According to the Ifa - Ethics & Boards Barometer "Gender diversity in management bodies", March 2022, there are currently 14 women heading an SBF120 company in France (10 in March 2021, 5 in 2017). By way of comparison, there are only eight women heading one of the UK’s top 100 companies, 8 in the US and 3 in Germany. France ranks first among the world's major countries with 46% of women directors on the boards of SBF 120 companies. To date, women make up 32% of the boards of the 100 largest listed companies in the US (nearly 38% in Great Britain and 31% in Germany). With 11 boards of SBF120 companies chaired by a woman (3 in 2017), France is ahead of the US (10 female board chairpersons in the S&P 100) and Germany, but behind the UK (the FTSE 100 has 16 female board chairpersons). In total, women make up 24% of Comex members in SBF 120 companies. France is ahead of its German, Spanish and Italian neighbours, as well as the Nordics (Norway, Finland and Sweden) and close to the US (25.8%).

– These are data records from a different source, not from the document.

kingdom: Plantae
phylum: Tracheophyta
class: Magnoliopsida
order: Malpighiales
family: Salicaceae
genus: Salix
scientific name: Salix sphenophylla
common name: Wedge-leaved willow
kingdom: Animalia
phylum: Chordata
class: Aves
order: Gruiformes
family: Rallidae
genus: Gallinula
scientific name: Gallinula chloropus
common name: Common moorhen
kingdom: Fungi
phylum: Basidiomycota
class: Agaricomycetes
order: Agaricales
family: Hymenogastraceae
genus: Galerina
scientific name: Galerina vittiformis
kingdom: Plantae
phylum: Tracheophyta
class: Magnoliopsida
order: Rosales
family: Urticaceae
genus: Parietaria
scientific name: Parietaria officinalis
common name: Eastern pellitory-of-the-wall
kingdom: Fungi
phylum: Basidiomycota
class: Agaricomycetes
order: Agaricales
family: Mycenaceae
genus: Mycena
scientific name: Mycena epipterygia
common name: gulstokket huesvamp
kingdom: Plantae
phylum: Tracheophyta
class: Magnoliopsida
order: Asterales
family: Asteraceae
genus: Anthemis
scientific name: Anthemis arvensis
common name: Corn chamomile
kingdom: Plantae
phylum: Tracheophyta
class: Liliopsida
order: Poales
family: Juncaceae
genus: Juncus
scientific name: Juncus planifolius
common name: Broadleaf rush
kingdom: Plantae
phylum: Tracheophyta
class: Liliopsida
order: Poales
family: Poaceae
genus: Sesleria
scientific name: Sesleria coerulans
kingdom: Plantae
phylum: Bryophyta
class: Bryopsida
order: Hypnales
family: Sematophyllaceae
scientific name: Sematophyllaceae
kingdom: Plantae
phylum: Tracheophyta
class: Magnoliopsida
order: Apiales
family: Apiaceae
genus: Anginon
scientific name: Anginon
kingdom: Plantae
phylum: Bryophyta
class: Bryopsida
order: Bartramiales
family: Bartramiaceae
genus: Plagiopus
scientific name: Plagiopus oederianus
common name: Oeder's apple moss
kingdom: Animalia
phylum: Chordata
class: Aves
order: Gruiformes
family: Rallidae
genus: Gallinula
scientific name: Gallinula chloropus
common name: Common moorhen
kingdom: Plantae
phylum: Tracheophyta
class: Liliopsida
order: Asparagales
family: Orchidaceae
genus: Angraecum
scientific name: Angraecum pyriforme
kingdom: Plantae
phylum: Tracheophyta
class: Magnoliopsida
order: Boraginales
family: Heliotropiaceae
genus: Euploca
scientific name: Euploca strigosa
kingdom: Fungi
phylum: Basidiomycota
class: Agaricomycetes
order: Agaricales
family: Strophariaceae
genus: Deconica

President Emmanuel Macron made gender equality the “great cause” of his five-year mandate. Key measures in favour of gender equality under President Macron include the extension of delays for abortion, extending paternity leave from 14 to 28 days and ensuring the right to maternity for all women, enforcing child maintenance payments, criminalising public harassment, guaranteeing free access to contraception for those under 25 throughout lockdowns, and launching a national plan to tackle endometriosis. In a recorded interview with LCI and ElleEmmanuel Macron proposes to create a registry of domestic violence offenders and a specialised legal deparment to deal with domestic violence. Looking back on his mandate, the President-candidate notes that the proportion of women at the National Assembly has gone from 11% to 28%. President Macron’s government respects gender balance – the Defence Minister is a woman (Florence Parly) as well as the Secretary General of the Government (Claire Landais). Other key women ministers include Elisabeth Moreno, Gender equality, diversity and inclusion minister and Agnès Pannier-Runacher, Industry minister.